◆ **What is being asked**
Give the lines of the records below as a JSON list of strings, one string per line. Skip blank lines and leave the pictures out.

[Data records]
[Start of Attachment]

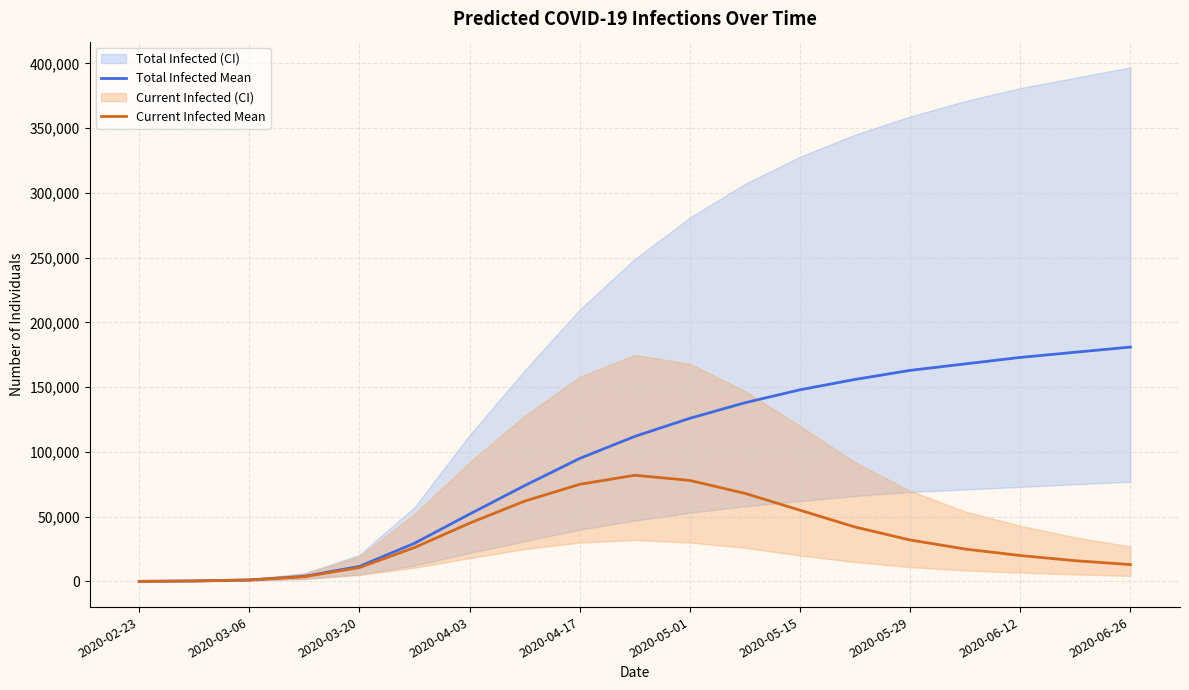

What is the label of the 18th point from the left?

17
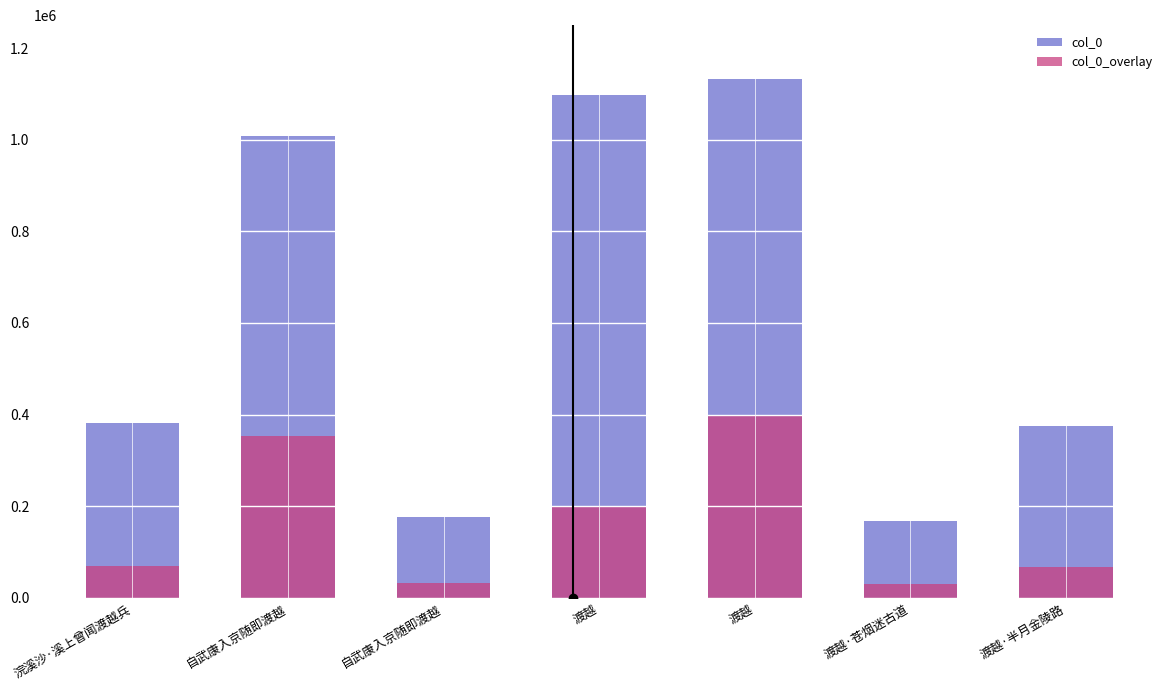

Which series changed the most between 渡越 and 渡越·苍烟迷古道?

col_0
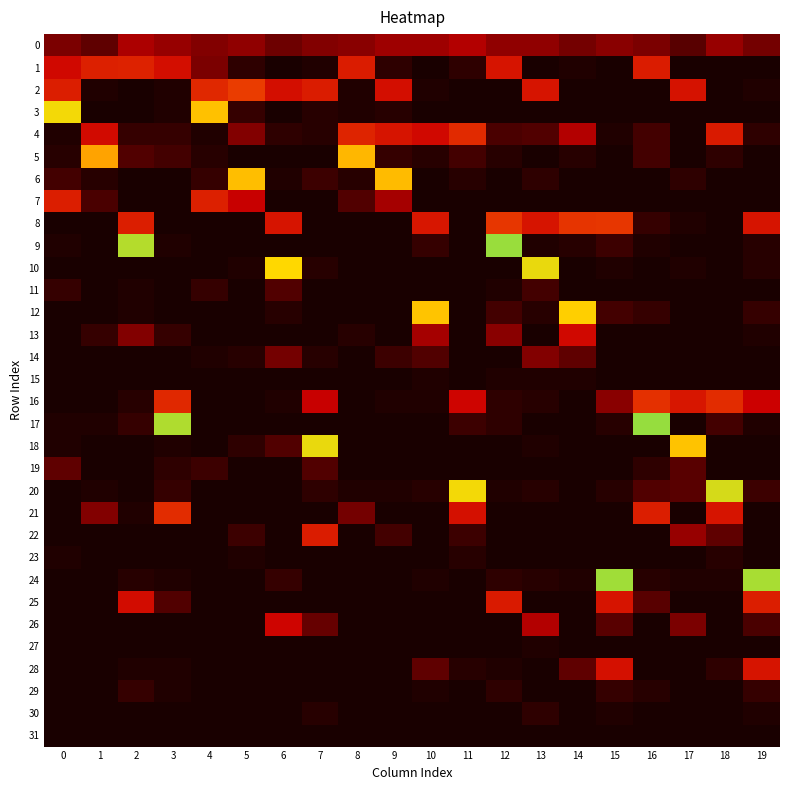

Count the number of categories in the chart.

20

[End of Attachment]

◆ **Output for this exercise**
[
  "What is the label of the 18th point from the left?",
  "17",
  "Which series changed the most between 渡越 and 渡越·苍烟迷古道?",
  "col_0",
  "Count the number of categories in the chart.",
  "20"
]